··· Texto fornecido ···

Especialista acredita que pesquisa poderá levar a estratégias de prevenção e de
tratamento voltadas exclusivamente para determinada população
Variações genéticas raras encontradas em chineses não são as mesmas
identificadas em italianos ou porto-riquenhos, por exemplo. A conclusão de que
essas variantes tendem a estar restritas a determinadas regiões geográficas é de
um estudo que analisou o genoma de 1.092 pessoas, representantes de 14 grupos
populacionais vindos da Europa, África, Ásia e Américas.
Os resultados, que fazem parte da primeira fase do Projeto dos 1.000 Genomas, foram publicados nesta quinta-feira na revista Nature. Segundo os autores, enquanto a maioria dos polimorfismos de nucleotídeo único (quando a diferenciação ocorre em apenas um par de "letrinhas" do DNA) já foi identificada em estudos anteriores, aquelas que aparecem em menor frequência permanecem desconhecidas.
São justamente essas variantes genéticas raras — que atingem menos de 1% da população mundial — que têm maior potencial de estar relacionadas a doenças. Resultado de uma colaboração internacional de centenas de pesquisadores, o estudo permitiu identificar 98% dessas mutações raras. Agora, falta descobrir quais delas estão realmente associadas a problemas de saúde.
— Nossa pesquisa descobriu que cada pessoa aparentemente saudável carrega centenas de variantes genéticas raras que têm um impacto significante em como os genes funcionam e de duas a cinco alterações raras que comprovadamente contribuem com a ocorrência de doenças — diz o principal autor do estudo, o professor da Universidade de Oxford Gil McVean.

··· Registros apresentados ···

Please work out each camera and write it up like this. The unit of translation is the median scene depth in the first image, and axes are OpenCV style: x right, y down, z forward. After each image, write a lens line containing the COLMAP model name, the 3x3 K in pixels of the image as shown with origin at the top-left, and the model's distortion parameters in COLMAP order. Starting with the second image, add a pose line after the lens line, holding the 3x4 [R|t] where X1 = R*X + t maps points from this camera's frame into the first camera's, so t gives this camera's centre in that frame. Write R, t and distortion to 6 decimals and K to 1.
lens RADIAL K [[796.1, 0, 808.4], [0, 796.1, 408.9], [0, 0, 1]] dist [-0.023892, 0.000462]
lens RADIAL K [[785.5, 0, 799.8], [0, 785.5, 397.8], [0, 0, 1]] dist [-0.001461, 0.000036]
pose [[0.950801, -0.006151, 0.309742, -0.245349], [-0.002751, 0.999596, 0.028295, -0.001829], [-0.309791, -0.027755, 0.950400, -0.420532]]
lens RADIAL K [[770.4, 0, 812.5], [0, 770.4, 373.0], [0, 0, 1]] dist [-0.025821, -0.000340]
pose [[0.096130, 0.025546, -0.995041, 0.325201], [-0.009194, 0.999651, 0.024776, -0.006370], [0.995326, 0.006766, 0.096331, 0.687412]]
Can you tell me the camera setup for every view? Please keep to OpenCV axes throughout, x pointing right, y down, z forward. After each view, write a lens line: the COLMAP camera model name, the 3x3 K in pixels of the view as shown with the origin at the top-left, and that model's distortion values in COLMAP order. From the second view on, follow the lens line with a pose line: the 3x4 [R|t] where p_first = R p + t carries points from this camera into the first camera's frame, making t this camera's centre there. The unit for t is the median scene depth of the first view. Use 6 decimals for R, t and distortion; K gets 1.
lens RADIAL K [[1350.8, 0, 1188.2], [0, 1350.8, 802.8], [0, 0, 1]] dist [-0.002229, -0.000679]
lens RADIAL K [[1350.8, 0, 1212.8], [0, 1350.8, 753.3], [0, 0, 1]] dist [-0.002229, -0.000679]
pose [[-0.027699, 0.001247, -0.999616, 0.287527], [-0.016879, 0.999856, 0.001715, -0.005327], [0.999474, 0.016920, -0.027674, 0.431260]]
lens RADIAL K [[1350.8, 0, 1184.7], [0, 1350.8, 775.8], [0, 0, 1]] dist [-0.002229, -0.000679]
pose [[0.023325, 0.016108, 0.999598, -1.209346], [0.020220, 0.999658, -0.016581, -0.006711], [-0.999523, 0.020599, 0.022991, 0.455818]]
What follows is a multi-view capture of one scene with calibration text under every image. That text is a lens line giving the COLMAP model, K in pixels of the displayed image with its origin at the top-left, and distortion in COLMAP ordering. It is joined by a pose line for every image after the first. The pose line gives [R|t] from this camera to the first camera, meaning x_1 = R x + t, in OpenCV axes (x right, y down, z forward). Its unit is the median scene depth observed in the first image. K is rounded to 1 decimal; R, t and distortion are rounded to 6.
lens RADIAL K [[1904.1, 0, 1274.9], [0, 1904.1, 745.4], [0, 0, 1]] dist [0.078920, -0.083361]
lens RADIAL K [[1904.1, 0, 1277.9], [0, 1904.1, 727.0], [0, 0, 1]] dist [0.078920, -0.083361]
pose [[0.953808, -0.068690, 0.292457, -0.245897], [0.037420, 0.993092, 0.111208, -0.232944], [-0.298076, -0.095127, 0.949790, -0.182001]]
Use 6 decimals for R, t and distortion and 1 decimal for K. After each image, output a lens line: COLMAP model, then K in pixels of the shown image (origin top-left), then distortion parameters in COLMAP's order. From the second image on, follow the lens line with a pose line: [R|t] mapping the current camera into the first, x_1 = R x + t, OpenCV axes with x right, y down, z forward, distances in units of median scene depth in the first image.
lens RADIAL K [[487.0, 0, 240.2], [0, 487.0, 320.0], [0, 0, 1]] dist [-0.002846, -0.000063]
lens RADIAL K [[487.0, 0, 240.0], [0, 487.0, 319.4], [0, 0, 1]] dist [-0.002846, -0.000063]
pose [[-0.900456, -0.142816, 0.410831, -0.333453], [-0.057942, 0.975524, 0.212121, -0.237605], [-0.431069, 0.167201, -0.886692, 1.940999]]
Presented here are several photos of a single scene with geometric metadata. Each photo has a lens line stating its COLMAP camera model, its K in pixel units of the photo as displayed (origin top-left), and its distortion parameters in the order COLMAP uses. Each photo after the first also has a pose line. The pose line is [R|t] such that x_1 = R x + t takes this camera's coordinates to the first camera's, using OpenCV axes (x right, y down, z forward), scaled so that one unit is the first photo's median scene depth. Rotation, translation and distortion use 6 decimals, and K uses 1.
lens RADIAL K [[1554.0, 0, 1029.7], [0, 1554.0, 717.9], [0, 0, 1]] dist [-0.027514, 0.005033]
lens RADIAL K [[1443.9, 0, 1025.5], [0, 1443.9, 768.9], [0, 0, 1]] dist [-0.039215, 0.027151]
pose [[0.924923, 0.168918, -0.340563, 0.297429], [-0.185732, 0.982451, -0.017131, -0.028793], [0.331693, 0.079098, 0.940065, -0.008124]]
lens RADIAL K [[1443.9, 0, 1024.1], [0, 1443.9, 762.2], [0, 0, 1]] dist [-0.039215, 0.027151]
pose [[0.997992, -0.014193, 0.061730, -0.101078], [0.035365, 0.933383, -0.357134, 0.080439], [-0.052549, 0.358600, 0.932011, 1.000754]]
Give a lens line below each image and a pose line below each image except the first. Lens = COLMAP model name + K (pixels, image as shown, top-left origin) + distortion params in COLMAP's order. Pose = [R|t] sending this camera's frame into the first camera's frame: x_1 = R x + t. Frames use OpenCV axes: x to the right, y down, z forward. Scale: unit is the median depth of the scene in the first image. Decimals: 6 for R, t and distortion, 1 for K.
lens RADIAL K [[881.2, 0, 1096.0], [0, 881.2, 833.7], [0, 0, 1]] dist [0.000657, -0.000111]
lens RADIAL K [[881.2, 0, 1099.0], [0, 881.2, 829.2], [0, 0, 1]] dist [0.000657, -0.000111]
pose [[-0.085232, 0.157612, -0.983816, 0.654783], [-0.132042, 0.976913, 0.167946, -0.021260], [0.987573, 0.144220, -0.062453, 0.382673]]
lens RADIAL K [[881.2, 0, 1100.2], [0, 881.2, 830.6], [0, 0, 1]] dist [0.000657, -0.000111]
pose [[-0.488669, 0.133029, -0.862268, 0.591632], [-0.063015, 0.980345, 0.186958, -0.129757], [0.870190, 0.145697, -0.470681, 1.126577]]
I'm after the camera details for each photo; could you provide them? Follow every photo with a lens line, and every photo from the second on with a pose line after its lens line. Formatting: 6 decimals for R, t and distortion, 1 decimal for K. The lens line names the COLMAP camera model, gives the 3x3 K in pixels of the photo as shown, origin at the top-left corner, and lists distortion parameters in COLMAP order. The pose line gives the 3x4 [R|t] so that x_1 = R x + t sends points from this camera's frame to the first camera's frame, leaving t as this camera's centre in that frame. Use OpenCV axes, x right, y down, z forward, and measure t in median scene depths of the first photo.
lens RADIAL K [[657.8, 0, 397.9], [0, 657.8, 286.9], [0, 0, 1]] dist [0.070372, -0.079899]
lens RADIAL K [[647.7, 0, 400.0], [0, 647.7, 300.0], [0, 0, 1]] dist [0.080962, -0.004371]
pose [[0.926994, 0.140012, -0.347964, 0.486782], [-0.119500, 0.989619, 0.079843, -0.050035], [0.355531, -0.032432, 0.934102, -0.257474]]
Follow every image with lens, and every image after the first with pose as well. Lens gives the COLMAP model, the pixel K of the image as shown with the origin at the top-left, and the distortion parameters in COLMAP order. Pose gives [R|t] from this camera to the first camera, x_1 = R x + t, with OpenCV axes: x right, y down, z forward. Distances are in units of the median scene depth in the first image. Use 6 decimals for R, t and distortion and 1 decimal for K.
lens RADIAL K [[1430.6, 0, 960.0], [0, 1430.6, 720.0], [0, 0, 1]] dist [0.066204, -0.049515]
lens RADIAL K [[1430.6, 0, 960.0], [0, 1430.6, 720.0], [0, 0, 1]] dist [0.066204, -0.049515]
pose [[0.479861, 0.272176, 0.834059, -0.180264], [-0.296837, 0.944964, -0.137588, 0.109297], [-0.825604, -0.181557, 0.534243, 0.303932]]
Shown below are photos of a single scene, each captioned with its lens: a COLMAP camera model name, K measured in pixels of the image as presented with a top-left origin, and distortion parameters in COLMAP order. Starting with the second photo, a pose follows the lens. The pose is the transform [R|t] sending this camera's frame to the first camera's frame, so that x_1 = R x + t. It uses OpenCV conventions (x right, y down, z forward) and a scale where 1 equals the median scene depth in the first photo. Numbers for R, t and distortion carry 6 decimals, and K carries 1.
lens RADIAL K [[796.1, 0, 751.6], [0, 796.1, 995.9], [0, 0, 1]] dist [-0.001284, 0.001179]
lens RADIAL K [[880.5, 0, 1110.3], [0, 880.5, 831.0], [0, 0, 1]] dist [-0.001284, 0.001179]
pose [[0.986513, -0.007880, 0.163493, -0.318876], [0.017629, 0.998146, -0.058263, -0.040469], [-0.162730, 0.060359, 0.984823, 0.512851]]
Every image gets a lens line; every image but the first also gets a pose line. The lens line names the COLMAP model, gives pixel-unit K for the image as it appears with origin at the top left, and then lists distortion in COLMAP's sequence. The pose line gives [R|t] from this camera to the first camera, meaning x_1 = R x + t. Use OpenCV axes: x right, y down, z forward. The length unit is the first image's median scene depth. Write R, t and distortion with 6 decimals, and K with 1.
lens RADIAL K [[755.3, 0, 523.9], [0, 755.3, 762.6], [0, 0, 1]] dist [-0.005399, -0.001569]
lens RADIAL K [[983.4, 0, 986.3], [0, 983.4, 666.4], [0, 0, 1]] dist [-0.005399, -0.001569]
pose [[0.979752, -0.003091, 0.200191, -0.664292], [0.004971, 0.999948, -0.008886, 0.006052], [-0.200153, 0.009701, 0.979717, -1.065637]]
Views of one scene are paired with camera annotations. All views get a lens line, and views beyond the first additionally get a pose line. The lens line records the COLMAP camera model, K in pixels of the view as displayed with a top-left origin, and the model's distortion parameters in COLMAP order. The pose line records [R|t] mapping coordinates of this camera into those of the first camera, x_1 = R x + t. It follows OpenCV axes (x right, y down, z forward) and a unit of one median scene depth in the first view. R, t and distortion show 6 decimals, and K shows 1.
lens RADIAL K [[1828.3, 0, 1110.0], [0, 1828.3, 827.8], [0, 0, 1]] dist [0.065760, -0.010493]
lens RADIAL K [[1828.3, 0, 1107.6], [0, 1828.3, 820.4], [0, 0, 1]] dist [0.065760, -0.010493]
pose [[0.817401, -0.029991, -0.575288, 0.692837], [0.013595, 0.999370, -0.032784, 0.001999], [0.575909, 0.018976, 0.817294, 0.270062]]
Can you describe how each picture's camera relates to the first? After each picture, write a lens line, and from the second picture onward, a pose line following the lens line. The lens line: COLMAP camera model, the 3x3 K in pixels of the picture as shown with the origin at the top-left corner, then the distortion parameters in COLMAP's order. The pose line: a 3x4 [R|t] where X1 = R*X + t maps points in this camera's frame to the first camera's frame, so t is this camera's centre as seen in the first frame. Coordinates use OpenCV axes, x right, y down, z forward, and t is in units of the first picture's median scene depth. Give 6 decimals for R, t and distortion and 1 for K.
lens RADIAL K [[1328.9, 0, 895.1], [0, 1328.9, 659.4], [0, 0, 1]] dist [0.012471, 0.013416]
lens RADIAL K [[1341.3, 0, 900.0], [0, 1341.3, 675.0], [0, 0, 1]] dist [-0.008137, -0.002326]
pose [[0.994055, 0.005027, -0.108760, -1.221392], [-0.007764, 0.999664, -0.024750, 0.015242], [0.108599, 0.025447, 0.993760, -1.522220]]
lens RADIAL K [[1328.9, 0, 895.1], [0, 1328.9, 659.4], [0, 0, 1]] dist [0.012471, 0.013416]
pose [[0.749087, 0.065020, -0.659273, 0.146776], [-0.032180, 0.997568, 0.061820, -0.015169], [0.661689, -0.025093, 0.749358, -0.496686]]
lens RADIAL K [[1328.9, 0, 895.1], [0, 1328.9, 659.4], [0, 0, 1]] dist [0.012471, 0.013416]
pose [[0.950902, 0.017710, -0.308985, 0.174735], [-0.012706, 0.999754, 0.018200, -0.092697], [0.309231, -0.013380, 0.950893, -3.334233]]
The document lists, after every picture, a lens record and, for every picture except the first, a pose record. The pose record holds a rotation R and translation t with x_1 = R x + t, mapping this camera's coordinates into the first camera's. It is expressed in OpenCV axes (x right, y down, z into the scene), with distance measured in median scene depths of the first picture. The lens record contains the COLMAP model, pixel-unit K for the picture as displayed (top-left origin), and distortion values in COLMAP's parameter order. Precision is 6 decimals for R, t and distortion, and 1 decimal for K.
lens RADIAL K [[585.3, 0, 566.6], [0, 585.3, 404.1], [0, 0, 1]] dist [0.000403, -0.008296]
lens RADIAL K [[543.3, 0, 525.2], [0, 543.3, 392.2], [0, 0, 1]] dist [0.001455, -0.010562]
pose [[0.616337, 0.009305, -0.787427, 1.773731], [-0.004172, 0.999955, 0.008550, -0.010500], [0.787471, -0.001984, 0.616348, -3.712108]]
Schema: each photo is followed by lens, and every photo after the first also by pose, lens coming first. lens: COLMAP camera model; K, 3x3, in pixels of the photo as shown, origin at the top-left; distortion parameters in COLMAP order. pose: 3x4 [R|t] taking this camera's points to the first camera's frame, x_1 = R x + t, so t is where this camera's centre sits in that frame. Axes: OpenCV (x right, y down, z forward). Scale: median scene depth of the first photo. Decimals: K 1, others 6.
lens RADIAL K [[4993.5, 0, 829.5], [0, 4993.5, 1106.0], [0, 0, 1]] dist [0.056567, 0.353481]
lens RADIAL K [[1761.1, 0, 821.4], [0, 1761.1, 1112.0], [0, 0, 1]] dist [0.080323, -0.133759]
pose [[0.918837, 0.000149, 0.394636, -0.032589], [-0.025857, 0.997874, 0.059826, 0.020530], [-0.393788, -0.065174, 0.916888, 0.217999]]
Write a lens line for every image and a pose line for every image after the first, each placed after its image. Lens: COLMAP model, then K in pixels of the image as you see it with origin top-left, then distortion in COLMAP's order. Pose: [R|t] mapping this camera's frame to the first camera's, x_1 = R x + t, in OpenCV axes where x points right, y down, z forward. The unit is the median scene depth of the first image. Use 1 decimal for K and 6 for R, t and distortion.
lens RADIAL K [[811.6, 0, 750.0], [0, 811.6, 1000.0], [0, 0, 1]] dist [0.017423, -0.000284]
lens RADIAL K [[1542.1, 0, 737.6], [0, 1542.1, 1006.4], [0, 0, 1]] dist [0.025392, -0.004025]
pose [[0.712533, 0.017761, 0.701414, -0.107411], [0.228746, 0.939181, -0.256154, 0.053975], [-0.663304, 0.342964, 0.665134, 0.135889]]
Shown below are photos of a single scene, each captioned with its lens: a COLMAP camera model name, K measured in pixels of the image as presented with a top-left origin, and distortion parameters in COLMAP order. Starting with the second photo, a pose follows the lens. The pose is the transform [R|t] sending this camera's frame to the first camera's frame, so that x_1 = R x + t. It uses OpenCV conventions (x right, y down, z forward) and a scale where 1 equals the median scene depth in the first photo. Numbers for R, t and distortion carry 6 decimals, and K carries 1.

···

Requisitos do exercício:
**A.** No texto sobre variações genéticas raras, informe quantas pessoas tiveram o genoma analisado no estudo.
**B.** Reescreva de forma mais breve o parágrafo do texto sobre variações genéticas raras que começa com "São justamente essas variantes genéticas raras", mantendo seus fatos principais.
**C.** Dê continuidade ao texto sobre variações genéticas raras a partir da última frase apresentada.
Os registros não são necessários para nenhuma das tarefas.

Respostas dos exercícios:
**A.** 1.092 pessoas.

**B.** As variantes genéticas raras, que atingem menos de 1% da população mundial, são as que têm maior potencial de relação com doenças. O estudo, fruto de uma colaboração internacional de centenas de pesquisadores, identificou 98% dessas mutações. Resta descobrir quais delas estão de fato associadas a problemas de saúde.

**C.**
Para a geneticista Mayana Zatz, coordenadora do Centro de Estudos do Genoma Humano (CEGH) da Universidade de São Paulo (USP), a importância de saber que as especificidades genéticas variam geograficamente pode levar a estratégias de prevenção e de tratamento voltadas exclusivamente para determinada população.
Mayana dá um exemplo da utilização desse conhecimento: existe um gene relacionado ao transporte da molécula serotonina. Na população brasileira, grande parte desses genes tem alelo longo, o que determina uma rapidez maior no transporte da serotonina. Já no Japão, ocorre o contrário: a maioria da população tem alelo curto.
— Portanto, uma droga que atua no transporte de serotonina que for eficaz para brasileiros pode não ser tão boa para os japoneses — conclui a especialista.
O geneticista Décio Brunoni, da Universidade Federal de São Paulo (Unifesp), observa que os resultados ainda não têm aplicação imediata. Ele lembra que, atualmente, a realização de testes genéticos só é indicada em casos clínicos específicos, em que a identificação de determinada mutação pode ajudar na indicação de uma conduta médica ou de uma estratégia de prevenção.
— Caso contrário, é um dilúvio de informações que vai levar o paciente a se preocupar mais do que deveria. Recrimino a realização aleatória desses exames.
Atualmente, o Brasil realiza uma pesquisa semelhante. O Projeto 80 Mais, do CEGH, está recrutando pessoas saudáveis com mais de 80 anos para colher amostras de DNA. O objetivo é chegar a mil idosos. Para se candidatar, é só enviar um email para 80mais@gmail.com.
Segundo Mayana, o projeto vai contribuir com a interpretação dessas mutações.
— Se identifico que a variante está presente em pessoas com mais de 80 anos saudáveis, posso saber que não está associada a doenças — conclui.